Our guests for this episode are The French Family Band, Camille, Stuie, and Sonny.
Living in Nashville today, over the last almost 20 years, the duo known as Camille and Stuie became beloved in Australia. They earned three Australian Golden Guitar Awards for country music. recognized both their singing and playing: In 2013, the couple earned their first trophy together for Best Alternative Country Album of the Year, while in 2017, Stuie received Best Instrumental Album honors for his stunning “Axe to Swing”. Two of the pair’s original songs––“Gone for All Money” and “Pretty Katalina”––were also featured on the wildly popular Australian television drama “A Place to Call Home”.

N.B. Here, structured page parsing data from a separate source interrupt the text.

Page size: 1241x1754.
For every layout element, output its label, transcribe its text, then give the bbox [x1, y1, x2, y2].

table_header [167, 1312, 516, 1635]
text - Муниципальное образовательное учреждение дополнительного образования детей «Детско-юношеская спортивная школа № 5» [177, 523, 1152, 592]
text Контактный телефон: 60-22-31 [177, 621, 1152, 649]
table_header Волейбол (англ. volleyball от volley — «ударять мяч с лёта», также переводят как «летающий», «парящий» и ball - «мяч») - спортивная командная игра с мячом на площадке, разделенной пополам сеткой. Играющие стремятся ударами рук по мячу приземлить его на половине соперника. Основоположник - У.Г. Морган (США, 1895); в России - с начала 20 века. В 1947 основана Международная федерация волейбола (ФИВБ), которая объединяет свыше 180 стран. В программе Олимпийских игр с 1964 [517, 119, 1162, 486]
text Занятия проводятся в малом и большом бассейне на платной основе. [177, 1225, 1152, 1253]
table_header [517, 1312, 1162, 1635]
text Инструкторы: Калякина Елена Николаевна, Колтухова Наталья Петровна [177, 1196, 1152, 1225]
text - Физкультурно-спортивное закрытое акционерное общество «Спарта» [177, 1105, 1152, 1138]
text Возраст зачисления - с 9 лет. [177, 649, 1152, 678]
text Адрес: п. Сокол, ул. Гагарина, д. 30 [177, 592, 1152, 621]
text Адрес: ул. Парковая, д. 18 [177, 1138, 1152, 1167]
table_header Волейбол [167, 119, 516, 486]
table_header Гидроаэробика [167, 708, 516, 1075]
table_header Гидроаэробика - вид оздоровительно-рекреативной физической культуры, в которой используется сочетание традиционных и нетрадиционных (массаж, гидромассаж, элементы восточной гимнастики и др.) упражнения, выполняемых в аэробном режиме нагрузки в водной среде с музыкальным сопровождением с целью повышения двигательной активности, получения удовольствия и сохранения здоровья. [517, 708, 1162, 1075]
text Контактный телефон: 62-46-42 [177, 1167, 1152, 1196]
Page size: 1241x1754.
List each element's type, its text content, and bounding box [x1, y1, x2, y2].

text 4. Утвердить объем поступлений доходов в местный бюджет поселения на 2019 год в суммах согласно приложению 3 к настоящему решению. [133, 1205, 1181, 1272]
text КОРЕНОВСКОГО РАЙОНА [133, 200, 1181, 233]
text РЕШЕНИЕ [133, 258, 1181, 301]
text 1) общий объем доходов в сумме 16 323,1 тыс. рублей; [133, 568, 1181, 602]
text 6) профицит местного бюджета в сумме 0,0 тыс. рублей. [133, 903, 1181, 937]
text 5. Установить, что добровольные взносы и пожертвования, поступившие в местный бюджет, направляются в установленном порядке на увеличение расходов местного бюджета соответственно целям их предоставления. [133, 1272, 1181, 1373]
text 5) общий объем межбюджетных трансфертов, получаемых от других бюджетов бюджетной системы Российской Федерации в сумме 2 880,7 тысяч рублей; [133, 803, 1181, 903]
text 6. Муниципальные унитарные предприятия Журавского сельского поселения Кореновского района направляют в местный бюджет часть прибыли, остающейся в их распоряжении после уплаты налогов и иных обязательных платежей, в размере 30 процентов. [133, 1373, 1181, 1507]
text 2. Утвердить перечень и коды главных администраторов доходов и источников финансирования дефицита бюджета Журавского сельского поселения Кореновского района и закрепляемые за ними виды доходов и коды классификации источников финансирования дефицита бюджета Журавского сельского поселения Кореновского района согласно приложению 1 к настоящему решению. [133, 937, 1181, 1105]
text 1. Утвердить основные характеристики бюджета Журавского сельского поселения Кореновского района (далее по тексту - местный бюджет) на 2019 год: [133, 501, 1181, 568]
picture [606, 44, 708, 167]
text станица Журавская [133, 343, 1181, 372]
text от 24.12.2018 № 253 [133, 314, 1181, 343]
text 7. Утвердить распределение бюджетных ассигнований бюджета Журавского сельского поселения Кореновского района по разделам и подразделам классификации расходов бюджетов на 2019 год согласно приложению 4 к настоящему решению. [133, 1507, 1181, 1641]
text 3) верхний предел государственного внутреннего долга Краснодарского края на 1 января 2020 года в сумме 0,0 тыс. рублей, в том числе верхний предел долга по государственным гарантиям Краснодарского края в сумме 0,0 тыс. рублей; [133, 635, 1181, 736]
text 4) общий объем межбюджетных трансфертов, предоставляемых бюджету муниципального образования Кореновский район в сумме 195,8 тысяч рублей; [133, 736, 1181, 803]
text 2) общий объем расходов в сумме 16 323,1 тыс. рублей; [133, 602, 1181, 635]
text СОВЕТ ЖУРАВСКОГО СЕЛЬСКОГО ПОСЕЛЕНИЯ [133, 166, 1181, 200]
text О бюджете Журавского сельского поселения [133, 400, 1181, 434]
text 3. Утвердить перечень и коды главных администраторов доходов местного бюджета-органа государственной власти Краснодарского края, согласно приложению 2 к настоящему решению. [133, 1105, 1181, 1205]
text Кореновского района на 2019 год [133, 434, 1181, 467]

Nashville noticed. Grammy-winning Western Swing maestros “The Time Jumpers” invited Stuie and Camille to sit in at the group’s “3rd & Lindsley residency”. That night, grinning widely, and dazzling both a crowd already accustomed to greatness and their fellow musicians on stage, Stuie and Camille realized dreams that had begun in grade school.
Stuie grew up in Tasmania. Felt drawn to the guitar and his father and big brother’s old Johnny Cash records, Stuie became a monster player with chops that sublimely meld the virtuosity and instinct of jazz with the clear tone and restraint of American hillbilly roots music.
Stuie’s prodigious skill led to high-profile sideman gigs with Australia’s top touring artists, as well as recognition from his own heroes including Tommy Emmanuel, who asked Stuie to serve as a tutor at the Tommy Emmanuel Guitar Camp Australia, and Les Paul, who invited Stuie on stage to play with him in New York. Stuie also toured and jammed with his idol Merle Haggard on the latter’s Australian tour as a member of the opening band.
Camille, née Camille Te Nahu, was raised in New Zealand. A Maori whose mother was also part Samoan, Camille grew up immersed in a tight-knit familial culture that encouraged singing and dancing. Her voice, somehow both crisply expressive and immeasurably rich and smooth, can sit back to soothe in a pocket before jumping out to thrill. Camille made her way to Australia, where gigs as a backup vocalist for established greats including Kasey Chambers family soon followed. She never forgot her roots––and they never forgot her. Years later, New Zealand’s television series “Unsung Heroes of Maori Music” would devote an entire episode to Camille.
They’re also parents to three children, and while 15-year-old son Chet has recently picked up the bass guitar to begin joining family jams, it’s been 12-year-old Sonny who transformed a successful duo into The French Family.
Now performing as The French Family, Camille, Stuie, and Sonny are acclimating to life stateside––deep roots in tow.